Generally, property tax of a governmental body is even superior to an IRS tax lien placed on the property or the property owner.

I'm damn sure not running out to buy these bonds at a discount...but it does make me wonder how they are not a good buy to ultimately be paid back your principal plus a good return. Becuase it does seem that the underlying property owners can never escape the debt obligation...short of someone just washing it out.

Any of you have any real knowledge of such things?
RK, I'm not sure I can envision any circumstances under which a bankruptcy court would be likely to oversee a cramdown involving revenue bonds, let alone GOs. Maybe it's legally possible, but I would make the following point: Unlike a corporate entity, a municipality or county will still be there, no matter what. People will move heaven and earth to arrange the entity's affairs such that it will be able to obtain financing on a continuing and reasonably favorable basis. Stiffing bondholders, even to a small extent, would do a pretty effective job of torpedoing that opportunity.
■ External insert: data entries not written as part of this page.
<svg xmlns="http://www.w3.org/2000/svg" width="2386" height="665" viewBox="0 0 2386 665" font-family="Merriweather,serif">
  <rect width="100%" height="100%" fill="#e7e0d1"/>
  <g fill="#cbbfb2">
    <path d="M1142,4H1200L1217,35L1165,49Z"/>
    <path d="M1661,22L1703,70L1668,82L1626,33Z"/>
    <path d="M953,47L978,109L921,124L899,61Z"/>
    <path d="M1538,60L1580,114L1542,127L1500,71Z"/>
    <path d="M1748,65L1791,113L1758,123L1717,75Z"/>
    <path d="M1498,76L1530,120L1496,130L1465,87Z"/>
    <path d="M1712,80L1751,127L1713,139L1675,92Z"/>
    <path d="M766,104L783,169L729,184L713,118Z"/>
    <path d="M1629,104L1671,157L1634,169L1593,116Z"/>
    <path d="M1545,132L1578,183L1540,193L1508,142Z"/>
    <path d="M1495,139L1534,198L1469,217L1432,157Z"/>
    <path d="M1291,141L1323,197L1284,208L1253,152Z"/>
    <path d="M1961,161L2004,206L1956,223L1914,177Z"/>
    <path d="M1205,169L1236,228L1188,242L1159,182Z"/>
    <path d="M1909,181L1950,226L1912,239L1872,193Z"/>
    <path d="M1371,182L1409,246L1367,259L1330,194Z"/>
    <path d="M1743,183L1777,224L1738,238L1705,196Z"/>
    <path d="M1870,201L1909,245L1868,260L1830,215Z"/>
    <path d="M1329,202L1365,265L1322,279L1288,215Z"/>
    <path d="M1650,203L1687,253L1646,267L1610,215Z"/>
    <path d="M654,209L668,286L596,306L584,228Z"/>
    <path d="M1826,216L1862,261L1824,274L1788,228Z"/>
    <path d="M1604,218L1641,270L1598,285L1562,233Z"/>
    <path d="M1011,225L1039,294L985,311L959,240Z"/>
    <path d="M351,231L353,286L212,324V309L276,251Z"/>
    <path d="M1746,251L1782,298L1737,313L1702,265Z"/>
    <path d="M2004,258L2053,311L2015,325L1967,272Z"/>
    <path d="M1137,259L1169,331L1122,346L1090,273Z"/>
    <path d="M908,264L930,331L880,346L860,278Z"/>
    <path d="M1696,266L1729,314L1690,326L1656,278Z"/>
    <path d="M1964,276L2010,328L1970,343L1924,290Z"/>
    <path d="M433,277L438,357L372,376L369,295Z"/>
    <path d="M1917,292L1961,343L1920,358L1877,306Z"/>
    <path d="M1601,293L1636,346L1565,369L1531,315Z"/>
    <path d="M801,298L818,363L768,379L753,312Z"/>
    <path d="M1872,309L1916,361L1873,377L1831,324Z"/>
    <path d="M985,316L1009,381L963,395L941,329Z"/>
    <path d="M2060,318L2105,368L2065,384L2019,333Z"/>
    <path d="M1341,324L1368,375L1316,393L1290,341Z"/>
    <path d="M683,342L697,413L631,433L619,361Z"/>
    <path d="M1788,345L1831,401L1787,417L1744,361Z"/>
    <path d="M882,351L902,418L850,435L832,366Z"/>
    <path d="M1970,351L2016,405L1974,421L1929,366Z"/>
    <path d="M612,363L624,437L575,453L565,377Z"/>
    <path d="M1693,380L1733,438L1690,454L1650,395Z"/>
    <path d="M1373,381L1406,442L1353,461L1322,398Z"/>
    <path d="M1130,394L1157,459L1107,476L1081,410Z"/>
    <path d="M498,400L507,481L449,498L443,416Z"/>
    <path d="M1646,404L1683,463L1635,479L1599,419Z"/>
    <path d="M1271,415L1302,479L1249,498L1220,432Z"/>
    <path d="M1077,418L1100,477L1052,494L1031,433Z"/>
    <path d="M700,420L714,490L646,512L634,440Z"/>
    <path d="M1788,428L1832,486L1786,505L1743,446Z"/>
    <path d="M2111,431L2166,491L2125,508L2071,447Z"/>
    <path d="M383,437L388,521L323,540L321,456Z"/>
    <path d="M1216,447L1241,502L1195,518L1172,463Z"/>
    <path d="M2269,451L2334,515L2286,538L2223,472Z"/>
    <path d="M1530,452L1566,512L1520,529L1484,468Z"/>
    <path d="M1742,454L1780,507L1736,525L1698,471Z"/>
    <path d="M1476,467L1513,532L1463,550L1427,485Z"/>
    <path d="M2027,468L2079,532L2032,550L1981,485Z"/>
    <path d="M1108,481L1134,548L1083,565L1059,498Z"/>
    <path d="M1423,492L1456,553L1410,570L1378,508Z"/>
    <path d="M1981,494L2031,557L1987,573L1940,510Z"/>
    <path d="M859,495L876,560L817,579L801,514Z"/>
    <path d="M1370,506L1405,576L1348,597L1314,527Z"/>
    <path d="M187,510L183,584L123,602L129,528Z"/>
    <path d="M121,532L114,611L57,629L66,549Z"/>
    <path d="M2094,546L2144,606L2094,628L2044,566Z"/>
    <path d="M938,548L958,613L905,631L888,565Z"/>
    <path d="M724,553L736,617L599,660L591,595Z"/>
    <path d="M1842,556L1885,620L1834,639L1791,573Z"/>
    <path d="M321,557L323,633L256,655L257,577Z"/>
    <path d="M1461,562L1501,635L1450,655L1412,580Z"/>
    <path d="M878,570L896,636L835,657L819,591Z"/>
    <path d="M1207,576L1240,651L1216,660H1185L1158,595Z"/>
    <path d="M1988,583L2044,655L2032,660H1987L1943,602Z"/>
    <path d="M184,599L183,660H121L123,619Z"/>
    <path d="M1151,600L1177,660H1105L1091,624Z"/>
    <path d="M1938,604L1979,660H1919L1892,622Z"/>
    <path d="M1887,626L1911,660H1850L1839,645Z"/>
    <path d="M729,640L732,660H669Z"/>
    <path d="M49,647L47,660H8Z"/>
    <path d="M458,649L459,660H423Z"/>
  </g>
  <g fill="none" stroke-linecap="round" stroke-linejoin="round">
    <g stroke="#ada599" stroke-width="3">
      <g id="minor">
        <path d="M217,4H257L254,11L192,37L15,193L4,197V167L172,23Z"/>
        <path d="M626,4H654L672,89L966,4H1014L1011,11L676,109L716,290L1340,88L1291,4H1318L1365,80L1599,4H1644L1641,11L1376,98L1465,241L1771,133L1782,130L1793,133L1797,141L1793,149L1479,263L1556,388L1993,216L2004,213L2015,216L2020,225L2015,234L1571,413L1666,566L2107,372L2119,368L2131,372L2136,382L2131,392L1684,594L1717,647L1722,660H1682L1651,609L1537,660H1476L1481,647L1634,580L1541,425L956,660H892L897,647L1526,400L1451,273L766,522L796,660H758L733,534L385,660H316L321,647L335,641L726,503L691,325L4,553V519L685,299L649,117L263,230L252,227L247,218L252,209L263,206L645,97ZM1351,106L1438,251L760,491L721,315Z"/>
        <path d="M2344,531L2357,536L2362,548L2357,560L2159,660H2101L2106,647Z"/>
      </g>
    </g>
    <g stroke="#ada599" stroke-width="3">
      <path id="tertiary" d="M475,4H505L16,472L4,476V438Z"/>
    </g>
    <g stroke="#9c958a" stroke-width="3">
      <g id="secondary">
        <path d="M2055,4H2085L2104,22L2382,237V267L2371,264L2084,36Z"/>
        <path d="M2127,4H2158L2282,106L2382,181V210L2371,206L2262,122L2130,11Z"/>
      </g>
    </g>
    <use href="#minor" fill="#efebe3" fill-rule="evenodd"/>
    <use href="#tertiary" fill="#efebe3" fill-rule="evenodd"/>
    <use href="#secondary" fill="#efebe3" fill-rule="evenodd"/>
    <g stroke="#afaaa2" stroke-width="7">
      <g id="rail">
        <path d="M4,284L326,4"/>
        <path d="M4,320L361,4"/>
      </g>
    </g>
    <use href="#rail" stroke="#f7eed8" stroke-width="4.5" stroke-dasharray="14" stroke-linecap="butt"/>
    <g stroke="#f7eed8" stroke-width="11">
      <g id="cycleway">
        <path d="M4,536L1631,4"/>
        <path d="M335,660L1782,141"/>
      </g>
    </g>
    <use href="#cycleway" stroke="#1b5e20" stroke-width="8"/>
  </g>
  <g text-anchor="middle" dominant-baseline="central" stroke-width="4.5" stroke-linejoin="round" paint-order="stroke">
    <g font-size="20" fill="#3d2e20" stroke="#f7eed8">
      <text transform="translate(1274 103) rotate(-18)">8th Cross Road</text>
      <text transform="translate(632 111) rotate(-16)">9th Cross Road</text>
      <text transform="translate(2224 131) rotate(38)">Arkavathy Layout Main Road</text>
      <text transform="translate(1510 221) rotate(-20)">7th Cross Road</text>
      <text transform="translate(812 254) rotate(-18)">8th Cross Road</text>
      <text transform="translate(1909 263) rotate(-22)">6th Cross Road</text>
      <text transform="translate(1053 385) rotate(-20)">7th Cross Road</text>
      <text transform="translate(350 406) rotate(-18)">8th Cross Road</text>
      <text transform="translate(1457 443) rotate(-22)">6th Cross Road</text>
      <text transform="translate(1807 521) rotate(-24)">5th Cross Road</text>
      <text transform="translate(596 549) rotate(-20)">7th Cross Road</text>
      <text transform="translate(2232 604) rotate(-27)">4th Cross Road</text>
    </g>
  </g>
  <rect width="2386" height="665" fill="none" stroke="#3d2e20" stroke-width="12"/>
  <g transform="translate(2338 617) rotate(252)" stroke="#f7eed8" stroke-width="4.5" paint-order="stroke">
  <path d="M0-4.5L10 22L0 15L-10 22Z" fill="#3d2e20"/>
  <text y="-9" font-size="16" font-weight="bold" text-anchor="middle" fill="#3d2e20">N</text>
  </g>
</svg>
Therefore, risk premiums for troubled munis are typically a small percentage of those for troubled corporate issues. A muni with an effective return high enough to interest me would probably reflect a near-armageddon scenario!
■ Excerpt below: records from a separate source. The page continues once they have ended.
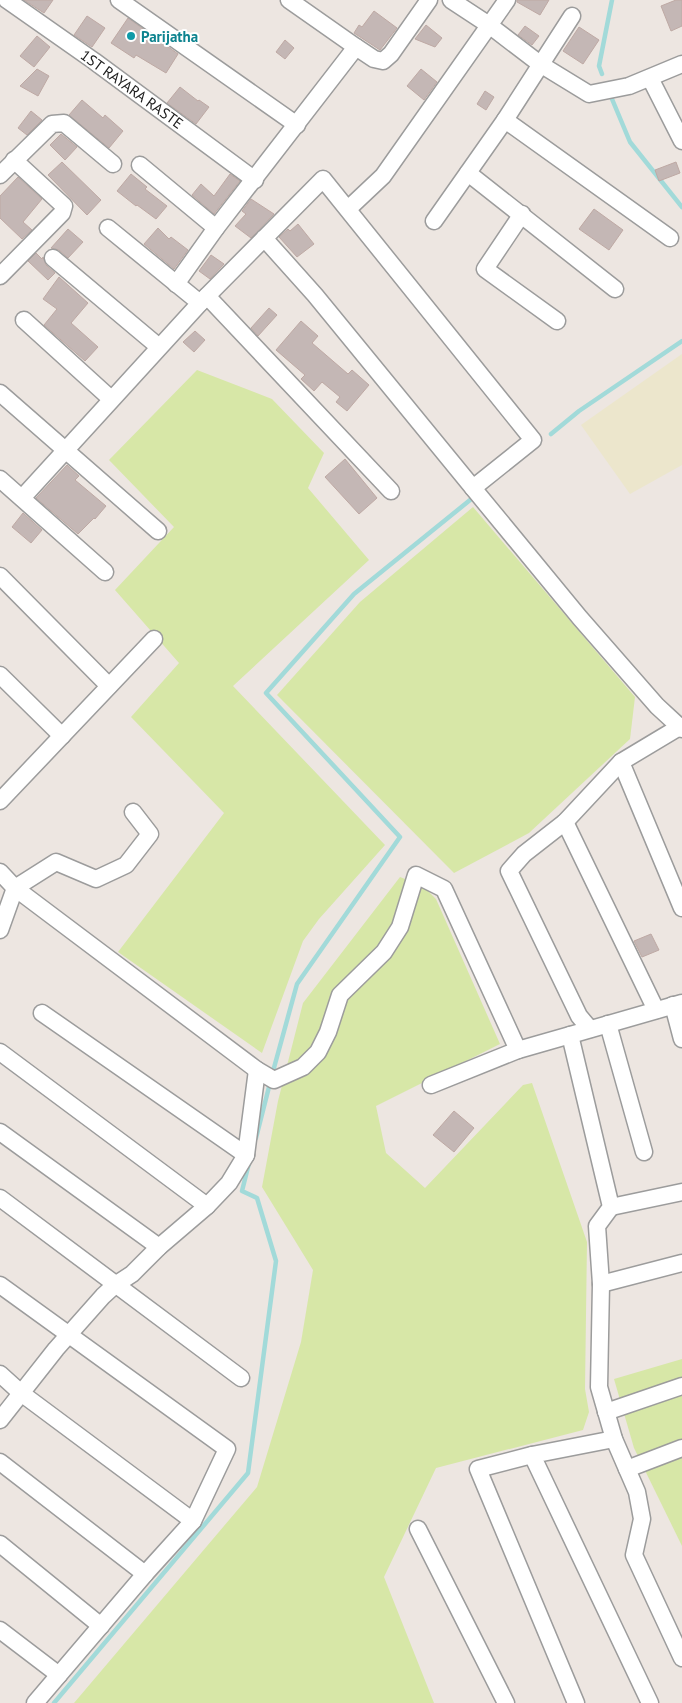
<svg xmlns="http://www.w3.org/2000/svg" width="682" height="1703" viewBox="0 0 682 1703" font-family="'PT Sans',sans-serif">
<style>
.farmland{fill:#ece6cc}
.grass{fill:#d7e7a7}
.lines{fill:none;stroke-linecap:round;stroke-linejoin:round}
.stream{stroke:#a2dad9;stroke-width:4.5}
.building{fill:#c4b7b5;stroke:#bea9a4}
.minor-casing{stroke:#9c9c9c;stroke-width:19}
.minor{stroke:#fff;stroke-width:16}
.culture-dot{fill:#0f9aa8;stroke:#fff;stroke-width:2}
.labels{text-anchor:middle;dominant-baseline:central;stroke-width:4;stroke-linejoin:round;paint-order:stroke}
.culture-label{font-size:15px;font-weight:bold;fill:#0d838f;stroke:#fff;text-anchor:start}
.street-label{font-size:15px;fill:#1b1b1b;stroke:#fff}
</style>
<rect width="100%" height="100%" fill="#ede6e1"/>
<path class="farmland" d="M682,354V465L630,494L581,425Z"/>
<g class="grass">
<path d="M197,370L272,399L324,453L308,488L369,560L233,686L385,845L319,919L303,941L262,1053L118,952L224,813L131,717L179,663L115,590L174,527L109,460Z"/>
<path d="M473,507L635,697L630,739L529,833L454,873L277,695L360,602Z"/>
<path d="M400,877L423,886L436,899L500,1044L376,1106L386,1153L425,1188L523,1085L532,1083L587,1242L585,1389L589,1412L583,1430L436,1468L384,1577L434,1703H74L257,1487L301,1342L313,1270L262,1187L278,1101L303,1003Z"/>
<path d="M682,1359V1546L634,1448L614,1379Z"/>
</g>
<g class="lines">
<g class="stream">
<path d="M602,74L599,66L612,0"/>
<path d="M612,99L630,142L682,207"/>
<path d="M551,434L579,411L682,341"/>
<path d="M272,1075L297,984L400,837L266,693L354,594L475,496"/>
<path d="M256,1138L270,1083"/>
<path d="M54,1703L248,1473L276,1261L257,1198L242,1191L249,1163"/>
</g>
</g>
<g class="building">
<path d="M24,0H53L44,13Z"/>
<path d="M517,0H549L540,15L517,2Z"/>
<path d="M676,0H682V26L671,31L661,6Z"/>
<path d="M374,11L397,28L380,50L354,33L359,25L362,27Z"/>
<path d="M87,16L105,28L92,47L74,35Z"/>
<path d="M128,18L178,54L166,73L136,55L134,58L111,43Z"/>
<path d="M426,25L442,38L435,47L415,39Z"/>
<path d="M525,26L539,36L532,45L518,35Z"/>
<path d="M579,27L599,40L583,64L563,51Z"/>
<path d="M37,36L50,47L34,67L20,56Z"/>
<path d="M285,40L294,48L285,59L276,52Z"/>
<path d="M37,69L49,76L38,96L20,86Z"/>
<path d="M421,69L437,82L424,100L407,86Z"/>
<path d="M180,87L198,101L199,100L209,107L196,124L167,103Z"/>
<path d="M485,91L494,97L486,110L477,104Z"/>
<path d="M82,100L103,118L105,115L123,131L109,148L69,115Z"/>
<path d="M31,111L42,120L27,135L18,128Z"/>
<path d="M61,134L77,147L65,160L50,145Z"/>
<path d="M62,162L101,200L87,215L48,175Z"/>
<path d="M676,162L680,173L659,181L655,170Z"/>
<path d="M131,174L147,187L145,189L167,206L156,219L137,205L136,206L117,191Z"/>
<path d="M230,174L240,181L214,214L192,195L201,184L214,196Z"/>
<path d="M18,177L42,199L23,222L32,230L22,239L0,218V196Z"/>
<path d="M251,199L274,214L251,238L235,226L246,214L242,211Z"/>
<path d="M594,209L623,230L609,250L579,229Z"/>
<path d="M298,224L314,244L297,257L279,237L288,229L290,231Z"/>
<path d="M158,228L169,239L171,237L188,250L174,269L144,244Z"/>
<path d="M68,229L83,242L68,258L59,250L51,248Z"/>
<path d="M36,253L42,259L43,257L46,265L55,273L48,280L28,261Z"/>
<path d="M211,255L224,264L210,279L199,271Z"/>
<path d="M59,277L88,303L71,323L98,347L85,361L44,325L57,309L43,299Z"/>
<path d="M269,308L277,315L258,336L251,328Z"/>
<path d="M301,321L318,336L312,343L348,374L352,370L369,385L347,411L336,402L340,397L322,382L314,391L301,379L305,375L276,350Z"/>
<path d="M195,331L205,340L194,352L183,342Z"/>
<path d="M345,459L377,498L359,514L325,477Z"/>
<path d="M67,465L79,476L75,480L106,506L95,519L94,518L78,534L36,498Z"/>
<path d="M23,513L42,530L31,543L12,527Z"/>
<path d="M651,934L659,950L642,957L634,941Z"/>
<path d="M454,1111L474,1128L454,1152L433,1135Z"/>
</g>
<g class="lines">
<defs>
<g id="minor">
<path d="M7,0L94,61L255,180"/>
<path d="M119,0L297,125"/>
<path d="M289,0L356,47"/>
<path d="M451,0L489,25L540,64L589,94L629,86L682,64"/>
<path d="M650,78L682,141"/>
<path d="M505,120L670,238"/>
<path d="M140,165L216,228"/>
<path d="M468,173L615,289"/>
<path d="M0,175L52,124L64,123L113,164"/>
<path d="M348,209L383,176L507,0"/>
<path d="M522,214L485,269L557,321"/>
<path d="M434,221L505,120L572,16"/>
<path d="M53,258L159,347"/>
<path d="M0,276L62,213L64,206L14,160"/>
<path d="M176,284L216,228L356,47L374,59L383,61L391,54L429,0"/>
<path d="M207,296L391,491"/>
<path d="M200,303L323,179L533,440L473,488L315,295L264,238"/>
<path d="M24,320L111,399"/>
<path d="M0,393L158,531"/>
<path d="M0,479L105,572"/>
<path d="M473,488L580,618L657,706L682,729"/>
<path d="M22,498L200,303L108,228"/>
<path d="M0,576L109,686"/>
<path d="M0,675L62,736"/>
<path d="M621,762L682,908"/>
<path d="M0,801L154,639"/>
<path d="M565,822L656,1010"/>
<path d="M0,872L15,888L257,1070L274,1080L303,1067L318,1052L328,1032L340,995L384,952L400,927L416,875L444,889L518,1050L682,1003"/>
<path d="M0,930L15,888L56,862L96,879L126,865L150,834L133,812"/>
<path d="M673,1005L682,1039"/>
<path d="M42,1013L246,1155L257,1070"/>
<path d="M608,1024L644,1152"/>
<path d="M590,1029L579,1016L509,871L524,854L565,822L621,762L681,726"/>
<path d="M570,1035L611,1207L597,1226L601,1284L599,1387L614,1439L637,1492L642,1519L634,1555L682,1658"/>
<path d="M0,1052L207,1206"/>
<path d="M431,1085L518,1050"/>
<path d="M0,1132L159,1247"/>
<path d="M0,1198L241,1378"/>
<path d="M611,1207L682,1192"/>
<path d="M601,1284L682,1263"/>
<path d="M0,1285L227,1449L193,1521L145,1574L35,1703"/>
<path d="M0,1374L21,1393L193,1521"/>
<path d="M606,1412L682,1386"/>
<path d="M0,1420L56,1349L103,1296L115,1285L132,1274L159,1247L207,1206L229,1183L246,1155"/>
<path d="M614,1439L532,1455L650,1703"/>
<path d="M532,1455L478,1469L576,1703"/>
<path d="M0,1462L145,1574"/>
<path d="M627,1469L682,1448"/>
<path d="M418,1529L506,1703"/>
<path d="M0,1544L101,1626"/>
<path d="M0,1630L59,1675"/>
</g>
</defs>
<use href="#minor" class="minor-casing"/>
<use href="#minor" class="minor"/>
</g>
<circle class="culture-dot" cx="131" cy="36" r="5"/>
<g class="labels">
<g class="culture-label">
<text x="141" y="36">Parijatha</text>
</g>
<g class="street-label">
<text transform="translate(132 89) rotate(36)">1ST RAYARA RASTE</text>
</g>
</g>
</svg>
One of the most famous defaults involved Orange County, California back in the 1990s. There was much discussion of whether the bondholders would come out OK. As I recall, they did (except for some extended deferrals of principal and interest payments). The same was true of NYC's debtholders after the spectacular 1970s bust.

I prefer the corporate (junk bond) arena. At times, the risk premiums (and potential rewards) are extraordinarily high -- but, of course, so is the risk.

Nobody ever claimed that vulture investing was for the faint-hearted!
Rudyard K's Avatar
That was kind of what I thought the situation would be. I'm not sure exactly how the governmental body would shed itself of the obligation...short of some kind of federal intervention that simply just took the asset base away from the bondholders. I would think such intervention would be unprecedented.

Nevertheless, I also think the various governmental bodies are going to be faced with unprecedented shortfalls...for 2011, 2012 and maybe into 2013...in virtually every venue one can imagine. Kind of a catch 22....no way they can really raise the tax rate enough to support exisiting bonds and existing (or even partially reduced) operational budgets...and no way to escape the obligation to do so.

It is going to be interesting to watch.
..'s Avatar
  • ..
  • 07-22-2010, 02:46 AM
That was kind of what I thought the situation would be. I'm not sure exactly how the governmental body would shed itself of the obligation...

It is going to be interesting to watch. Originally Posted by Rudyard K
thoughts / comments on Iceland?

Iceland Voters Reject Debt Deal
http://online.wsj.com/article/SB1000...707894556.html
..'s Avatar
  • ..
  • 07-22-2010, 02:53 AM
addendum: before someone thinks he's Captain Obvious. in the case of iceland it's not muni bonds, but nationalized debt from previously private banks.
Rudyard K's Avatar
thoughts / comments on Iceland?

Iceland Voters Reject Debt Deal
http://online.wsj.com/article/SB1000...707894556.html Originally Posted by ..
"Icelanders Saturday roundly rejected a deal to repay the U.K. and the Netherlands €3.9 billion ($5.3 billion) lost in the collapse of an Icelandic Internet bank, complicating the island's bid to access badly needed international-aid funding and render normal its relations with the rest of the world."

Well, that about sums it up.

Sovereign debt is quite a bit different than municipal or even state debt. At the municipal or state level there is a federal level above as the mediator...with the ability to enforce a mediated solution.

With the exception of war or conquest, there is no enforcable mediation process for a dispute in sovereign debt. Nevertheless, if the sovereign nation needs additional borrowings, they will have to find someone who believes they will pay it back, when they just demonstrated they won't. That's a tough sale.
I suspect we are going to see a whole lot of new decisions in the area of state/municipal bankruptcy law over the next few years.